§ Excerpt provided
========
[T-SQL] Getting distinct, current entries from tables with timestamp / datetime fields

It's relatively easy to store data with a time dimension, but querying it is another matter. If you select from a temporal tables (one which includes historical information indicated by a timestamp or datetime column) based on your ID, you'll get a lot of duplicate records; only one or a few of those records will be applicable to a given time or timespan.

For example, the following query (from the AdventureWorks sample database) returns 746 records:

 

SELECT ActualCost FROM Production.TransactionHistory WHERE ProductID = 784

 

A table with History in the name is expected to work that way, but I've run into plenty of tables which allow for duplicates of every column but the primary key, differentiated by a datetime column. I'm starting to use these more now, partly due to project requirements, and partly because SubSonic has built-in support for CreatedOn and ModifiedOn columns.

In the past, I've used stacked views or nested subqueries to handle this madness. It's a pain in the neck, and often leads to frustrations with the GROUP BY clause since queries with an aggregate term can't include a column in a resultset that's not in the GROUP BY clause (but adding those columns to the GROUP BY clause isn't the right solution, as it alters the rows you're returning).

The general idea is to write a query which gets the latest update date for a unique ID combination, then join against it. It works, but it's a pain in the neck, and it's error prone. Fortunately, SQL Server 2005's RANK / PARTITION features make this a lot easier.

Let's talk specifics - a query against the AdventureWorks Production.TransactionHistory table which returns the latest record Product Name and Number by Transaction Date. There are 113K rows in that table, but if we only want the latest entry for each Product we're down to 490 rows.

Unlike the traditional GROUP BY based clause, the RANK / POSITION based queries are a bit more intuitive once you've got the hang of them. The important thing is to use PARTITION in the same way you'd think of a GROUP BY - the column(s) you want unique should show up in the PARTITION clause.
========
§ Data entries
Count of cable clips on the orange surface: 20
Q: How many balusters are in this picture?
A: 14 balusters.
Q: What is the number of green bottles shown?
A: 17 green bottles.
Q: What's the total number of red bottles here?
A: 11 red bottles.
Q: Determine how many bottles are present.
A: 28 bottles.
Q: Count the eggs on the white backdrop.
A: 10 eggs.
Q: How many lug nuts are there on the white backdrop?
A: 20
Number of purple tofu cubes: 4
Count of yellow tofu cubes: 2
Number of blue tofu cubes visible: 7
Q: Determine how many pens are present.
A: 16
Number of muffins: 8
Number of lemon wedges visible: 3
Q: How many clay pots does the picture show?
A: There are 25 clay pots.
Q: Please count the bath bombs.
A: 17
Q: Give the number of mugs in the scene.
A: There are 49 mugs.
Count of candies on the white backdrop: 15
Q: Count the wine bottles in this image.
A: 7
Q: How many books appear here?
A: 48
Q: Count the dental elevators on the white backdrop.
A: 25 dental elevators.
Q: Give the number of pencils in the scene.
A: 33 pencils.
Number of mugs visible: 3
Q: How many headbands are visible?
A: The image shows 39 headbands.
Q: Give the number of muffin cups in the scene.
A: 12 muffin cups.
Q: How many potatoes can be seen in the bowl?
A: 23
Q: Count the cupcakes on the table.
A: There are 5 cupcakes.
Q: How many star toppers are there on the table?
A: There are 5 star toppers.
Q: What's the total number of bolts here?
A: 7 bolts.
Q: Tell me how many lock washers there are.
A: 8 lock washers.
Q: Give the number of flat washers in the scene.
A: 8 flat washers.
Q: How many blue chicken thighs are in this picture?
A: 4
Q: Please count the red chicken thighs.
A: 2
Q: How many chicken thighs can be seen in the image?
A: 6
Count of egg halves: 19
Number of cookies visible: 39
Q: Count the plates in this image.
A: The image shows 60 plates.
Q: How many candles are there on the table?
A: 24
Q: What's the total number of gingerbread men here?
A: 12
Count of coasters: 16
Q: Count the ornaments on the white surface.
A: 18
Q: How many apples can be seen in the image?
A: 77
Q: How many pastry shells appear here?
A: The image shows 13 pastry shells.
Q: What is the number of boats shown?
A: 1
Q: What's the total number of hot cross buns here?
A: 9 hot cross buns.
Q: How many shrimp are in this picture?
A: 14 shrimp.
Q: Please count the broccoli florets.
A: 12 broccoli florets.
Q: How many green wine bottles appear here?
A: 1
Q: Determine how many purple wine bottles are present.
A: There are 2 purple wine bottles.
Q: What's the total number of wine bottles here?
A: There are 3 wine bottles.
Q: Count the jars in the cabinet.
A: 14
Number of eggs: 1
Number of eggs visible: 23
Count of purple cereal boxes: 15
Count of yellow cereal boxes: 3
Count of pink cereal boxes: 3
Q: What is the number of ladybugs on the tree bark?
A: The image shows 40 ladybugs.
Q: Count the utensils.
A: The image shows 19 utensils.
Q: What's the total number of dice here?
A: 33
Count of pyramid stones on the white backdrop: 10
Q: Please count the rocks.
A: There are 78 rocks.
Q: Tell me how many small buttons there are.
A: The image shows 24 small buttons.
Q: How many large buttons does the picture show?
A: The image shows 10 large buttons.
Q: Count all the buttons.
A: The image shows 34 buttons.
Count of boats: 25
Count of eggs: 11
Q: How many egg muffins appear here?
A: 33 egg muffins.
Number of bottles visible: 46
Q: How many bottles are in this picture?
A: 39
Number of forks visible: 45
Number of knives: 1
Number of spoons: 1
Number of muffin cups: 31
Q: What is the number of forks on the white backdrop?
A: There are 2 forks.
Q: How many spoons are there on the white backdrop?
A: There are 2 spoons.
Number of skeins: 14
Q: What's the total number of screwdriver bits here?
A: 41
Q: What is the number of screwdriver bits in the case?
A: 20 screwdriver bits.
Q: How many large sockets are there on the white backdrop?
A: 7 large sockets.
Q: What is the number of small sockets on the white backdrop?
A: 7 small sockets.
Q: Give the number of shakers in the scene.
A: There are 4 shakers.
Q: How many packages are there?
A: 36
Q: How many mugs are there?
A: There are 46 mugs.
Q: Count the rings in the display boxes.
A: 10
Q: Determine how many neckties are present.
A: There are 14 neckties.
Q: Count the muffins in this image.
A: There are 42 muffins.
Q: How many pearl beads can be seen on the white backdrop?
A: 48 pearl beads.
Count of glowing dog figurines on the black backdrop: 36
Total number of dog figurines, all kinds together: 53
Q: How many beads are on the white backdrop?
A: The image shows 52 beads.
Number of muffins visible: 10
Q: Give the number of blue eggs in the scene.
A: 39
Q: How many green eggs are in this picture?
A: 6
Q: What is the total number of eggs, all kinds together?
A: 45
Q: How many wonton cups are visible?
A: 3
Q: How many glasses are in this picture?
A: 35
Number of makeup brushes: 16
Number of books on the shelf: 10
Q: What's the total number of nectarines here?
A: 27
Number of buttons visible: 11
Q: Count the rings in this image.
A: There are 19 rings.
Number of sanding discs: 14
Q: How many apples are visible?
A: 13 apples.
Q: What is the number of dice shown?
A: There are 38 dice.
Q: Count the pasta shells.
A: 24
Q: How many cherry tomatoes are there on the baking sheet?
========
§ Requests
(A) Put this sentence from the T-SQL post into Spanish: "It's relatively easy to store data with a time dimension, but querying it is another matter."
(B) Return the passage of the T-SQL post starting at "Let's talk specifics" and ending at "the PARTITION clause.".

§ Answers to the exercises
(A) Es relativamente fácil almacenar datos con una dimensión temporal, pero consultarlos es otra cosa.

(B)
Let's talk specifics - a query against the AdventureWorks Production.TransactionHistory table which returns the latest record Product Name and Number by Transaction Date. There are 113K rows in that table, but if we only want the latest entry for each Product we're down to 490 rows.

Unlike the traditional GROUP BY based clause, the RANK / POSITION based queries are a bit more intuitive once you've got the hang of them. The important thing is to use PARTITION in the same way you'd think of a GROUP BY - the column(s) you want unique should show up in the PARTITION clause.